Assessment of infantile neurodevelopment

We used MSEL28 to evaluate neurodevelopment in infants. MSEL is a composite scale for assessing child development and comprises five subscales: gross motor, visual reception, fine motor, receptive language, and expressive language28. Measurements were performed when infants reached the ages of 10, 14, 18, 24, 32, and 40 months. Prior to follow-up assessments of the birth cohort, two experienced clinicians completed 3-month video training sessions, through which the agreement of their scoring of each item on the MSEL scale was attained. Separate 3-month video training sessions were set up and included an additional five assessors (child health professionals) who engaged in actual assessments. Developmental assessments with MSEL were conducted by referring to previously established data28. To evaluate the developmental trajectories of each of the five domains, MSEL-T scores, which are equivalent to Z-scores, but with a mean of 50 and standard deviation of 10, were generated.

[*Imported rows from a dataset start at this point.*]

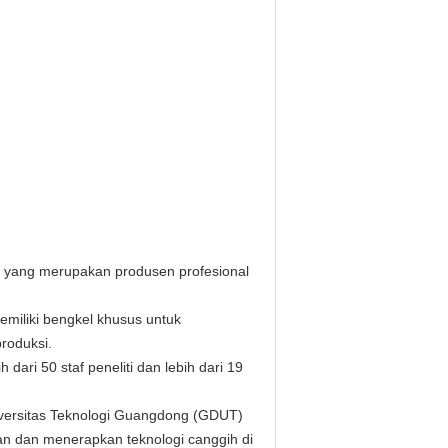
, yang merupakan produsen profesional
miliki bengkel khusus untuk
roduksi.
dari 50 staf peneliti dan lebih dari 19
niversitas Teknologi Guangdong (GDUT)
an dan menerapkan teknologi canggih di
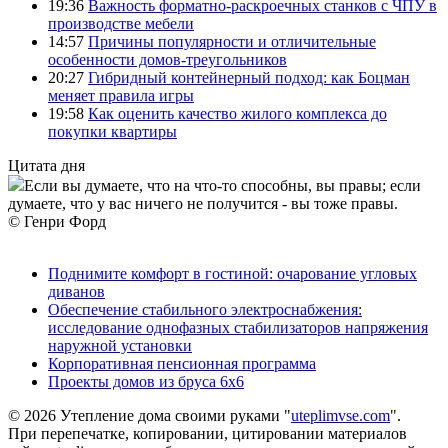
19:36
Важность форматно-раскроечных станков с ЧПУ в
производстве мебели
14:57
Причины популярности и отличительные
особенности домов-треугольников
20:27
Гибридный контейнерный подход: как Боцман
меняет правила игры
19:58
Как оценить качество жилого комплекса до
покупки квартиры
Цитата дня
Если вы думаете, что на что-то способны, вы правы; если
думаете, что у вас ничего не получится - вы тоже правы.
© Генри Форд
Поднимите комфорт в гостиной: очарование угловых
диванов
Обеспечение стабильного электроснабжения:
исследование однофазных стабилизаторов напряжения
наружной установки
Корпоративная пенсионная программа
Проекты домов из бруса 6х6
© 2026 Утепление дома своими руками "
uteplimvse.com
".
При перепечатке, копировании, цитировании материалов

Information on the demographic characteristics of mothers was collected during the pregnancy of enrolled parturients and included the age of the mother, parity, smoking, and pre-pregnancy height and weight25,26. Perinatal variables were collected from medical records25,26.

Statistical analysis

MSEL composite scores28 at 10, 14, 18, 24, 32, and 40 months were set as dependent variables, and pathological findings as the independent variable. Continuous variables were reported as the mean ± SD. In comparisons of MSEL composite scores between two groups in the initial assessment (positive vs negative for each individual pathological finding), we performed the Student’s t-test or Mann–Whitney U test where appropriate. Significance was set at a p value of 0.05.

To assess the longitudinal trajectories of MSEL composite scores28, we adopted the method of mixed modeling27 using the mixed command provided by the generic statistical software, Stata version 16.1. Mixed modeling has the strength of analyzing longitudinal patterns of development in association with the fixed effect of the placental pathology that occurred long before anthropological measurements took place after birth27. Furthermore, mixed modeling allowed us to incorporate all available data into the analysis27 even if some data had missing values in the repeated measurements of MSEL composite scores. A growth curve model, i.e. mixed modeling with a random intercept and random slope27, was built for MSEL composite scores, during 10 to 40 months of age, adjusted for age in months at the time of infant assessments. We then incorporated all available covariates deemed to be potential confounders into the above analysis. Covariates included in the analysis were maternal parity, gestational weeks, and infantile sex, which may be related to placental pathological findings and MSEL composite scores27. Mixed model analyses of longitudinal data were conducted between 10 and 40 months in order to identify differential effects on MSEL composite scores between the presence and absence of several pathological findings. We subsequently entered all available indices of the placental pathology into the above analysis, shown as the final results. The marginal means and SD of MSEL composite scores, resulting from the significant effects of placental pathology findings, if confirmed, were calculated while averaging the effects of all covariates27. All p values were two-sided and significance was set at 0.05 for the mixed model analysis.

Ethical considerations

The Ethics Committee of the Hamamatsu University School of Medicine approved all procedures (No. 20-82, 21-114, 22-29, 24-67, 24-237, 25-143, 25-283, E14-062, 17-037, and 20-233). All researches were performed in accordance with relevant guidelines and regulations which was designated by The Ethics Committee of the Hamamatsu University School of Medicine. Written informed consent was obtained from the participating parturients during pregnancy after a full explanation of the study.